Loable por muchas razones es esta Noche de los investigadores, mas la primera y quizá decisiva es, a mi juicio, la responsabilidad que exhiben cientos de jóvenes investigadores saliendo a la esfera pública para participar activamente en dar a conocer no sólo su sabiduría y sus técnicas, sino también las dificultades por las que atraviesa la investigación en España. Tomando pie en estas actividades de la noche de la ciencia, se han hecho algunas movilizaciones de protesta por la situación de la investigación en España dignas de ser resaltadas; por ejemplo, un comunicado, titulado Carta de la ciencia, firmado por un colectivo de investigadores nos recuerda que, en los últimos cinco años, han descendido un 36 por ciento los recursos destinados a la ciencia, dando lugar al "abandono o mantenimiento precario de líneas de investigación y la pérdida de un capital humano irreemplazable a lo largo de este período".

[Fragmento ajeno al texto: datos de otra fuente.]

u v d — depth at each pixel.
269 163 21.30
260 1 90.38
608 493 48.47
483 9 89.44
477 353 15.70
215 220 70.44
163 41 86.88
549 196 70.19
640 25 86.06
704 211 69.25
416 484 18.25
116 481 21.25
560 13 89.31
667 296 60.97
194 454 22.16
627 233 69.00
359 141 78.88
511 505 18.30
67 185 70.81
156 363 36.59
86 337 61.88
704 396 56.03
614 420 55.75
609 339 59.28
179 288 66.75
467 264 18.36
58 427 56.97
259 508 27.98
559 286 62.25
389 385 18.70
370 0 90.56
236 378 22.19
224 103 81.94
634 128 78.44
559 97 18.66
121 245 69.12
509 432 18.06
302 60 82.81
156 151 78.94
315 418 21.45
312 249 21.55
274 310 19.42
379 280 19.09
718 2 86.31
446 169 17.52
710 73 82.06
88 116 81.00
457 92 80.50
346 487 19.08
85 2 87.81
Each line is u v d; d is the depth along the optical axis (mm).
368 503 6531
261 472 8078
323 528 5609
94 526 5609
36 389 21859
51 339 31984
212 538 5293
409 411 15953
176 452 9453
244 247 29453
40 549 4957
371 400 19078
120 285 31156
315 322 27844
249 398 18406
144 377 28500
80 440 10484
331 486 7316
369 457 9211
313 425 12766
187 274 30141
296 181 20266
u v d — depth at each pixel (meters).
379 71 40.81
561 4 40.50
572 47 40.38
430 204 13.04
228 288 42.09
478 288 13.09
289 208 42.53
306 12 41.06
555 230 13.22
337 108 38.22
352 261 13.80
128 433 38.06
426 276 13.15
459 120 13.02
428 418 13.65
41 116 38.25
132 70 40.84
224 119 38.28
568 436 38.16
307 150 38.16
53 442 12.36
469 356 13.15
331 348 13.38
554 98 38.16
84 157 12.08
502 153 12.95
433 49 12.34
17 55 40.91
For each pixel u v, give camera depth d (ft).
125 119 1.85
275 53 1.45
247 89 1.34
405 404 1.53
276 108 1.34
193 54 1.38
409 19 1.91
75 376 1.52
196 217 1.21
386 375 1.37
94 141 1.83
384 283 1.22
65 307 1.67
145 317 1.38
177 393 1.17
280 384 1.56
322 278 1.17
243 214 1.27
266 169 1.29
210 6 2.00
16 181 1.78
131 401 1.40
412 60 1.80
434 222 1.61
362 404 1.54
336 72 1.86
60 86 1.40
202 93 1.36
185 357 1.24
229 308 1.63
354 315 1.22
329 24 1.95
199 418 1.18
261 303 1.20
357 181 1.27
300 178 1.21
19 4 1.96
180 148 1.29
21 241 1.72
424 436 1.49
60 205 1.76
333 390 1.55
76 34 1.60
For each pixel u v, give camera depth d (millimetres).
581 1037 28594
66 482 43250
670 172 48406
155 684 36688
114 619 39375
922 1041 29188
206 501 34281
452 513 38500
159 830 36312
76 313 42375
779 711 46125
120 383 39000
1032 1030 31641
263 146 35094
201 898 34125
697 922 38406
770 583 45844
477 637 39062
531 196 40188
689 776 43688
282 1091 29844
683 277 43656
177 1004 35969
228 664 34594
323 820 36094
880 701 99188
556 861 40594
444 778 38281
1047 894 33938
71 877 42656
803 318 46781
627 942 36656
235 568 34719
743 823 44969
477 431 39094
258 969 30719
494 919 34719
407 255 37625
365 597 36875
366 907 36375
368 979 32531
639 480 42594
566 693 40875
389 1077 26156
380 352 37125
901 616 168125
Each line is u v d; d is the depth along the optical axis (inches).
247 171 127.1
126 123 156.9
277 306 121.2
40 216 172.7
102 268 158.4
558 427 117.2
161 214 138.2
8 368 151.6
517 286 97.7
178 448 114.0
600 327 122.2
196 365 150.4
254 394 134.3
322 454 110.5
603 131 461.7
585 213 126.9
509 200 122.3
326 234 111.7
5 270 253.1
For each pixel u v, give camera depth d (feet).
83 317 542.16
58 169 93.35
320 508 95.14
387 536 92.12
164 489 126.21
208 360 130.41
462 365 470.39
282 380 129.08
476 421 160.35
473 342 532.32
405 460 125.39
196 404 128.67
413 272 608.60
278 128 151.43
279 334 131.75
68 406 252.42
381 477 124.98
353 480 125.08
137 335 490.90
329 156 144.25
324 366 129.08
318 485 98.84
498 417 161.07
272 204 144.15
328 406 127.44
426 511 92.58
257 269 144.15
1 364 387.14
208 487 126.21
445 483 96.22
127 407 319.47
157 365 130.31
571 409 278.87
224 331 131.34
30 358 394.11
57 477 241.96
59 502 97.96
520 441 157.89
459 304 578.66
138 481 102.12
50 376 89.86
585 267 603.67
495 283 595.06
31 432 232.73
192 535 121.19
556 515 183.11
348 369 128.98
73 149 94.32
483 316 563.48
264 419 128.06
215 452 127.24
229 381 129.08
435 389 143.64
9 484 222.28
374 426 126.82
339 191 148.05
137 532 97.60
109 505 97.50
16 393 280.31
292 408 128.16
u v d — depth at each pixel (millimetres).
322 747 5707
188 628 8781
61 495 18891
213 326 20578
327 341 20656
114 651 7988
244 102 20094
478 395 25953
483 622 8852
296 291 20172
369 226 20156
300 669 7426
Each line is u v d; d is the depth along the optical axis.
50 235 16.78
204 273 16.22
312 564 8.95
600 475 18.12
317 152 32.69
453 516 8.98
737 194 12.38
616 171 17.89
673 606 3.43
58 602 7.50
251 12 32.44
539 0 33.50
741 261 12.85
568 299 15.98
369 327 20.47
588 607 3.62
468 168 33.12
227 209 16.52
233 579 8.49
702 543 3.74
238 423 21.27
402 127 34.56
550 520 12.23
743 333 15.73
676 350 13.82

Y es que la situación de la ciencia, en todos sus ámbitos, siempre fue uno de los principales problemas de España. Acaso por eso, por nuestra triste historia científica, si hoy comparamos la situación de la ciencia en España con la del pasado, tendríamos que adoptar una actitud más optimista que la expresada en los actos de protesta por nuestros jóvenes investigadores. De todos modos, no seré yo quien caiga en triunfalismo alguno; por el contrario, propongo que para tomarnos en serio el futuro de nuestra investigación empecemos por estudiar nuestro pasado científico, quizá nos sirva para entender el presente y acaso también para dar u nuevo impulso hacia el futuro. Por cierto que la historia crítica de nuestro pasado científico, dicho sea en honor a la verdad, está al alcance de cualquier que tenga ganas de leer. Más aún, diría que España es uno de los pocos países de Europa que ya en el siglo XIX tenía una obra crítica sobre la historia de la ciencia en España. A pesar de sus muchos defectos y límites, esa obra aún se mantiene viva, me refiero al celebérrimo libro del sabio Marcelino Menéndez Pelayo titulado La ciencia española. Este libro fue el punto de partida, nunca solución, de uno de los debates intelectuales más importantes que se han dado en la historia de España y del que todavía quedan muchos cabos sueltos. Pero de eso, querido amigo, escribimos otro día.
Del 3 al 16 de noviembre se celebrará en Madrid la Semana de la Ciencia.